Ein paar ortskundige Enthusiasten zeigen Touristen die indische Hauptstadt vom Sattel aus

Karl-Heinz Krinn rollt mit dem Fahrrad durch eine der engen Gassen in Delhis historischer Altstadt. Er muss es schaffen, gleichzeitig zu staunen und im Sattel zu bleiben. Überall sind Schlaglöcher, Fußgänger und hupende Motorräder. Dann hält der 50-Jährige an und wirft einen ungläubigen Blick in einen der Läden. Gibt es das? Kopfschüttelnd tritt er wieder in die Pedale.
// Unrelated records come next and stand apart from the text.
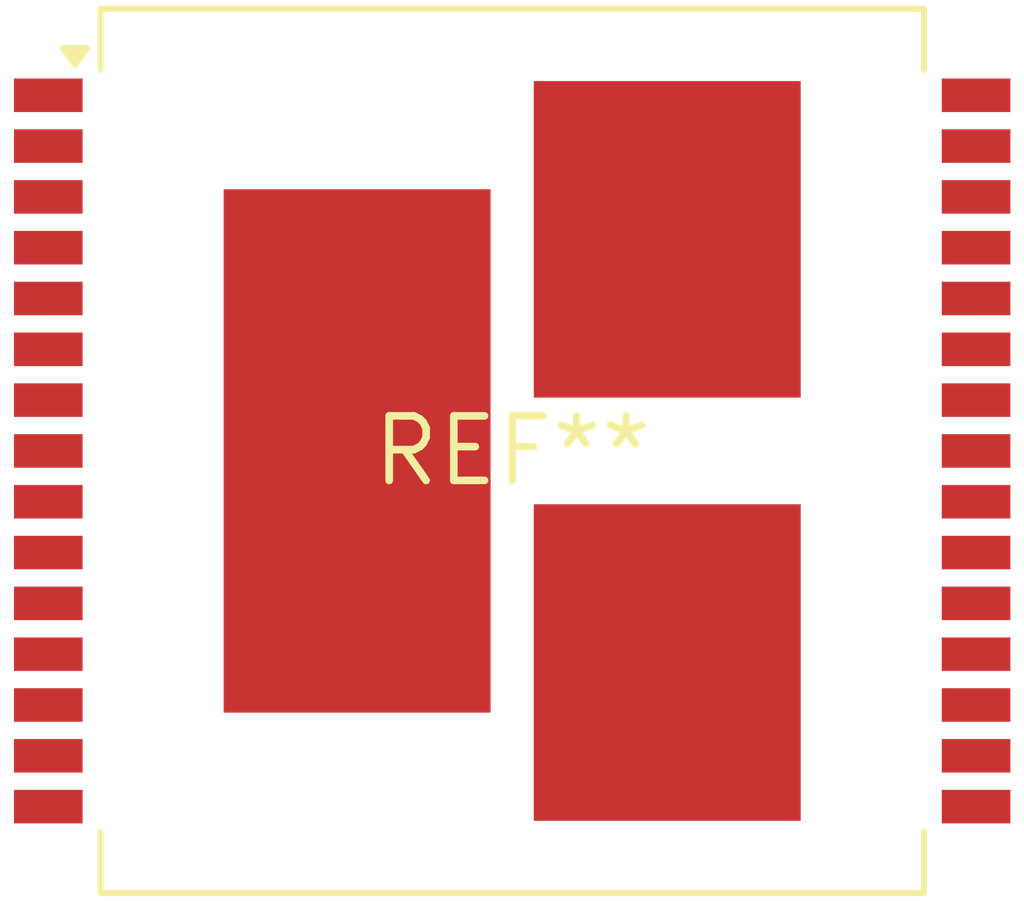
<source format=kicad_pcb>
(kicad_pcb (version 20240108) (generator pcbnew)

  (general
    (thickness 1.6)
  )

  (paper "A4")
  (layers
    (0 "F.Cu" signal)
    (31 "B.Cu" signal)
    (32 "B.Adhes" user "B.Adhesive")
    (33 "F.Adhes" user "F.Adhesive")
    (34 "B.Paste" user)
    (35 "F.Paste" user)
    (36 "B.SilkS" user "B.Silkscreen")
    (37 "F.SilkS" user "F.Silkscreen")
    (38 "B.Mask" user)
    (39 "F.Mask" user)
    (40 "Dwgs.User" user "User.Drawings")
    (41 "Cmts.User" user "User.Comments")
    (42 "Eco1.User" user "User.Eco1")
    (43 "Eco2.User" user "User.Eco2")
    (44 "Edge.Cuts" user)
    (45 "Margin" user)
    (46 "B.CrtYd" user "B.Courtyard")
    (47 "F.CrtYd" user "F.Courtyard")
    (48 "B.Fab" user)
    (49 "F.Fab" user)
    (50 "User.1" user)
    (51 "User.2" user)
    (52 "User.3" user)
    (53 "User.4" user)
    (54 "User.5" user)
    (55 "User.6" user)
    (56 "User.7" user)
    (57 "User.8" user)
    (58 "User.9" user)
  )

  (setup
    (pad_to_mask_clearance 0)
    (pcbplotparams
      (layerselection 0x00010fc_ffffffff)
      (plot_on_all_layers_selection 0x0000000_00000000)
      (disableapertmacros false)
      (usegerberextensions false)
      (usegerberattributes false)
      (usegerberadvancedattributes false)
      (creategerberjobfile false)
      (dashed_line_dash_ratio 12.000000)
      (dashed_line_gap_ratio 3.000000)
      (svgprecision 4)
      (plotframeref false)
      (viasonmask false)
      (mode 1)
      (useauxorigin false)
      (hpglpennumber 1)
      (hpglpenspeed 20)
      (hpglpendiameter 15.000000)
      (dxfpolygonmode false)
      (dxfimperialunits false)
      (dxfusepcbnewfont false)
      (psnegative false)
      (psa4output false)
      (plotreference false)
      (plotvalue false)
      (plotinvisibletext false)
      (sketchpadsonfab false)
      (subtractmaskfromsilk false)
      (outputformat 1)
      (mirror false)
      (drillshape 1)
      (scaleselection 1)
      (outputdirectory "")
    )
  )

  (net 0 "")

  (footprint "ST_MultiPowerSO-30" (layer "F.Cu") (at 0 0))

)

</source>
Krinn ist Metzger. In seiner schwäbischen Heimat ist es undenkbar, dass sich einer mit dem Hackbeil ins unverglaste Fenster setzt und seiner Arbeit auf einem Holzpflock nachgeht. Auf dem Fleischmarkt in Old Delhi ist es normal. "Wir versuchen nicht, Dinge schöner zu machen, als sie sind, sie zu verstecken oder Orte zu meiden", wirbt Delhi by Cycle im Internet. Das von einem Niederländer gegründete Unternehmen organisiert seit 2008 Radtouren durch die indische Hauptstadt.

An diesem Morgen ist Krinn einer von acht Teilnehmern. Voran fährt Bert de Jong. Der 40-jährige Fremdenführer ist wie sein Chef Niederländer. Er kennt das indische Verkehrschaos. Vor dem Gewürzmarkt am Chandni Chowk, der Schlagader Old Delhis, stauen sich Lastwagen und meterhoch beladene Ochsenkarren. Vom Dach sieht die Gruppe die imposanten Kuppeln und Minarette der Jama Masjid (Freitagsmoschee). Mit dem Finger beschreibt Fremdenführer de Jong die weitere Route: zuerst durch die Gasse, dann raus aus dem Gewirr ins vornehme Viertel Civil Lines. Vier Touren bietet Delhi by Cycle an. Alle sind leicht zu fahren, denn Delhi ist flach und das Tempo gemächlich. Zudem wird überall am Straßenrand Chai verkauft. Die nordindische Spezialität - ein süßer, mit viel Milch gekochter Tee - ist eine willkommene Stärkung für die Radler.